I asked Bilenker what additional data the company would provide before the FDA reviews this drug. “First, we will confirm the response rate by central radiology review. Second, we will continue to follow these patients,” he said. “We have enough data to know the data are not preliminary. N of 55 will be the basis of the submission."

I asked Bilenker about costs. “It would be premature to comment on pricing,” and added: “This study speaks to the need for high-quality genetic testing. Not every patient gets referred for comprehensive genetic workup. At Memorial it’s standard of care,” he said (referring to MSKCC). “But that’s not how it is in community hospitals. For more people to benefit from this drug, more cancer patients should be evaluated with better-quality tests.”

For many patients, costs and lack of reimbursement for molecular cancer testing are limiting, creating disparity in treatment options for cancer patients. If genomic evaluation is only available at major cancer centers, people with advanced malignancies treated in regular hospitals and off-protocol many not have the opportunity to consider targeted medicines, even if they’re FDA-approved, because their tumors won’t be checked.
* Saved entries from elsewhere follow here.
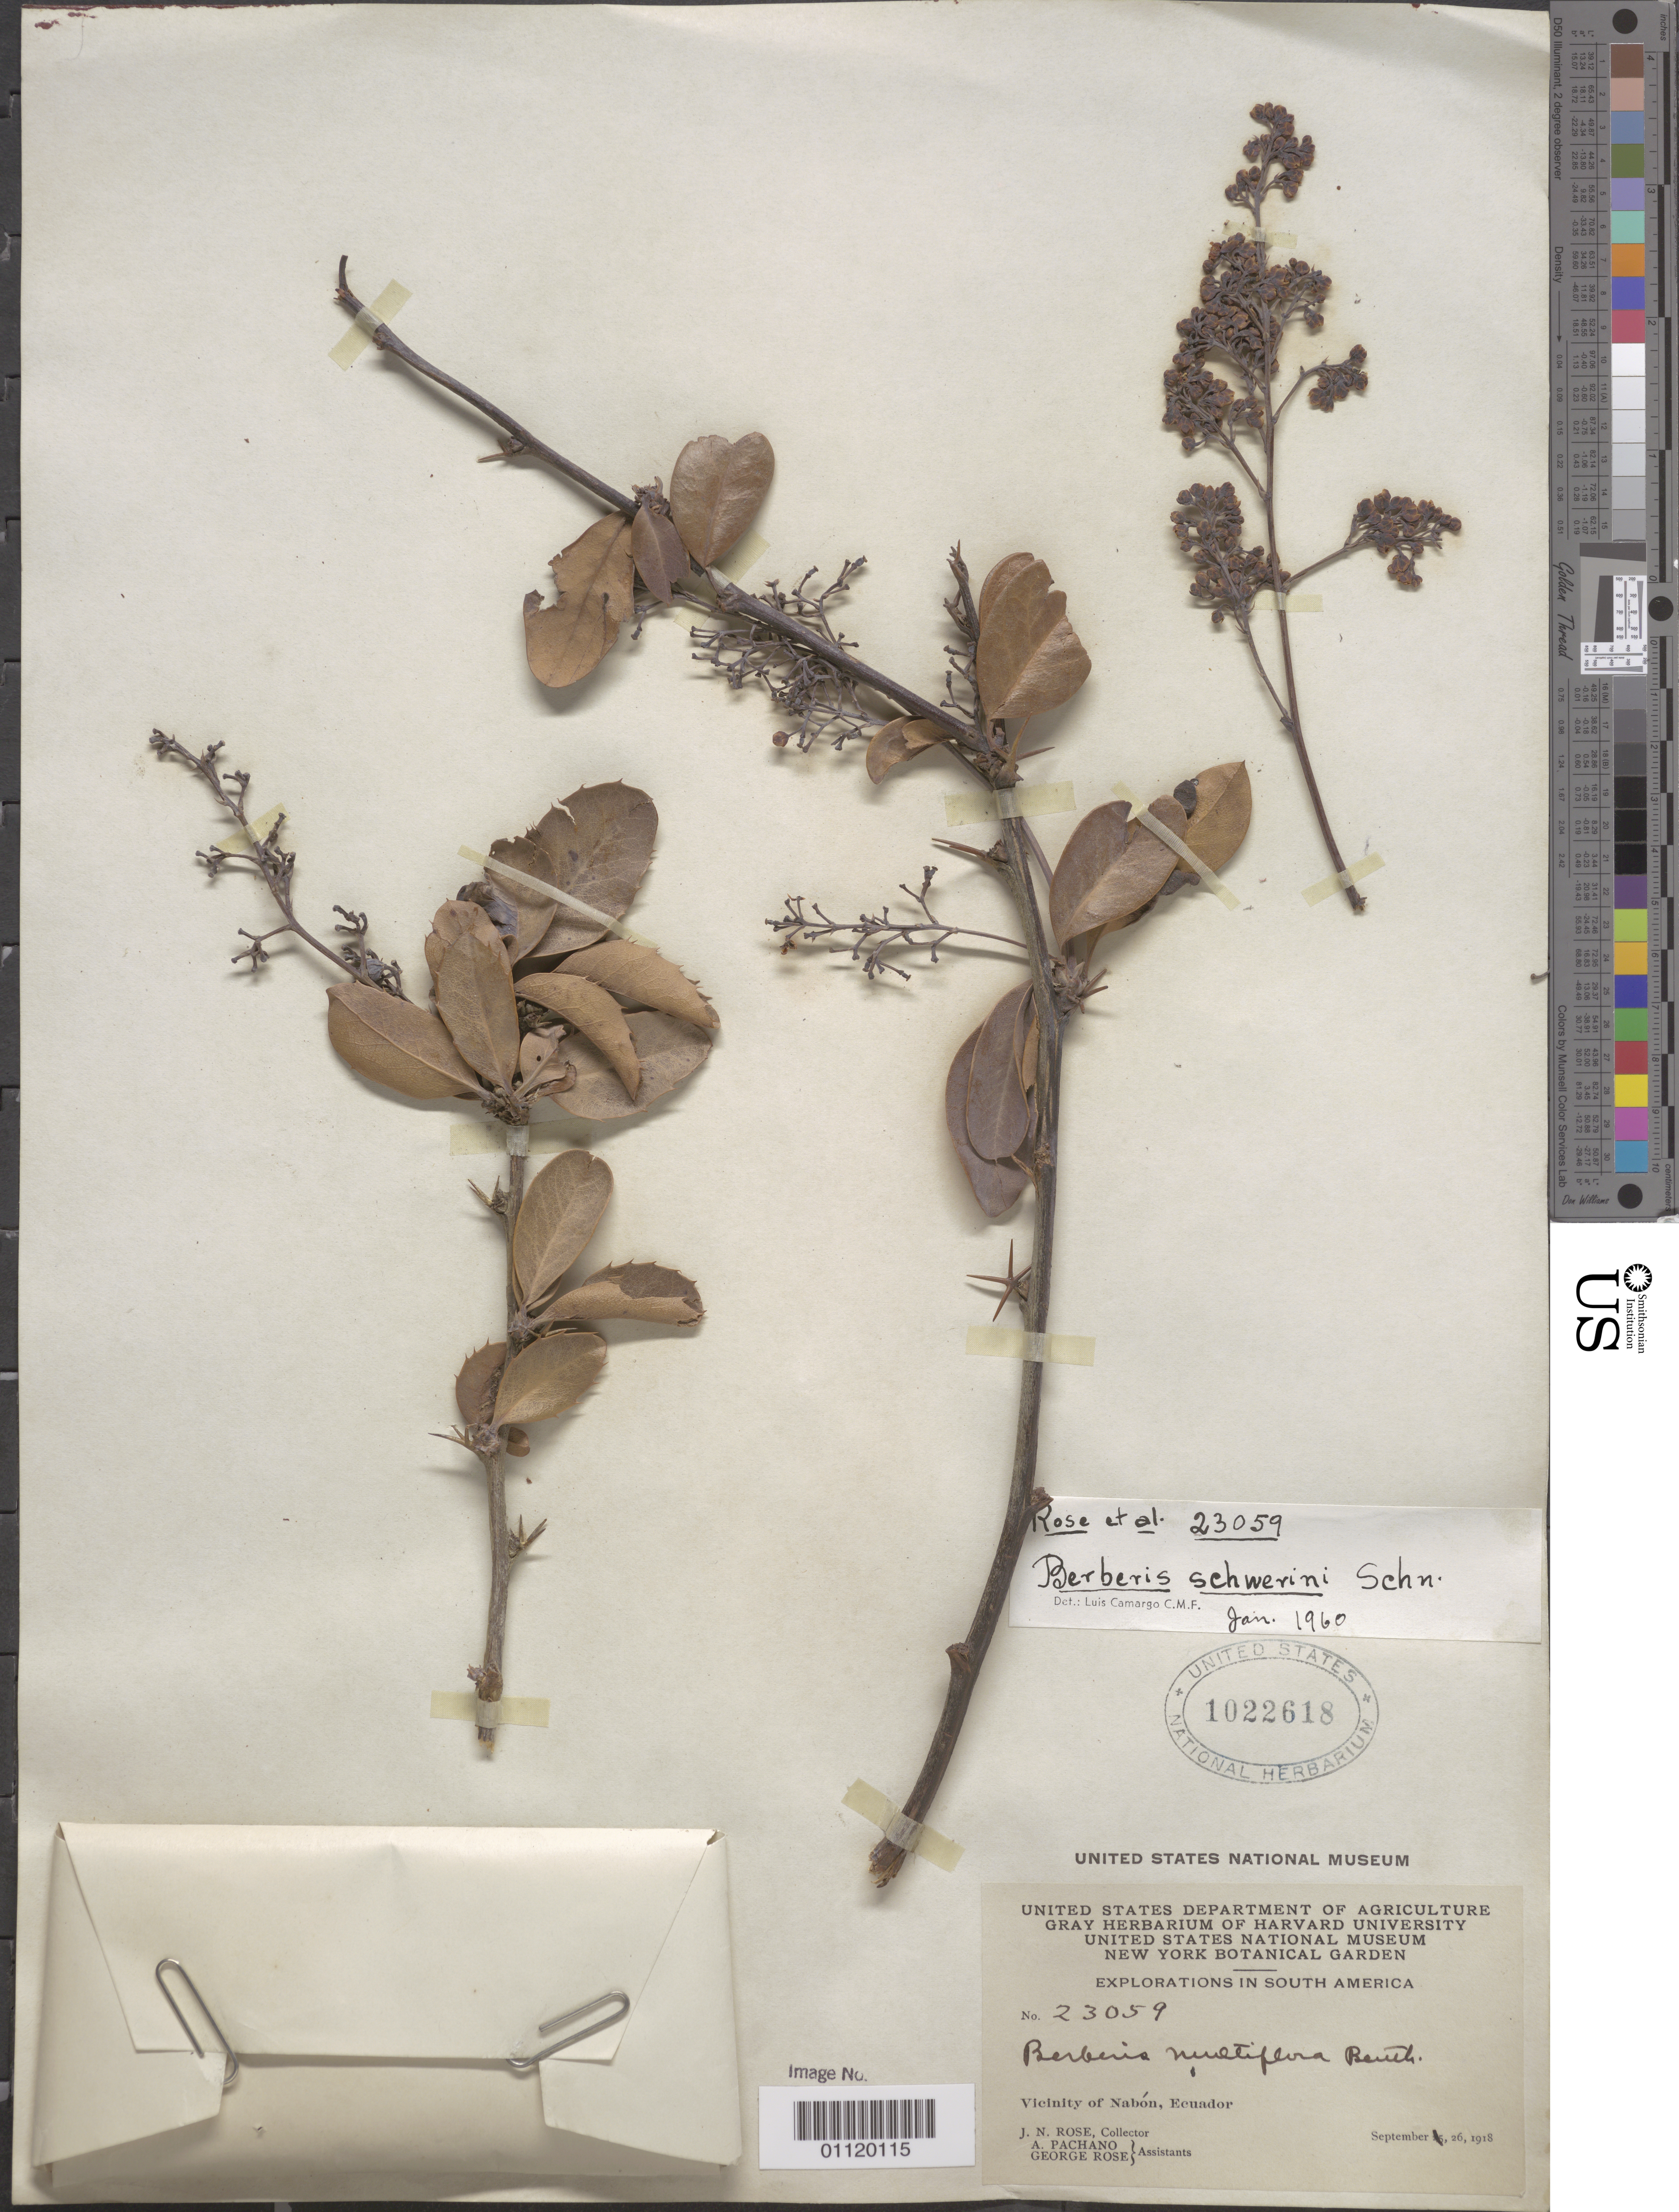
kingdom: Plantae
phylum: Tracheophyta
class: Magnoliopsida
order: Ranunculales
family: Berberidaceae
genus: Berberis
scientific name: Berberis schwerinii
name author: C.K. Schneid.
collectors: J. N. Rose, A. Pachano & G. Rose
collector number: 23059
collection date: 1918-09-26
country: Ecuador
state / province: Azuay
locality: Vicinity of Nabón canton.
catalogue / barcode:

“The key challenge is increasing the availability of screening.” It’s hard getting doctors and patients to consider this kind of evaluation early in the diagnostic process, Demetri added by email. NTRK fusions might be hiding in many different forms of cancers as diverse as sarcomas, salivary gland tumors and even rare forms of breast cancers, he noted.

Demetri holds consulting and advisory positions with over a dozen biotech and pharma companies. He currently serves on the scientific advisory board and board of directors of Blueprint Medicines (which had previously disclosed preclinical findings on TRK kinases as a target in cancer), but has no relationships with Loxo Oncology or any firm with a competing clinical product.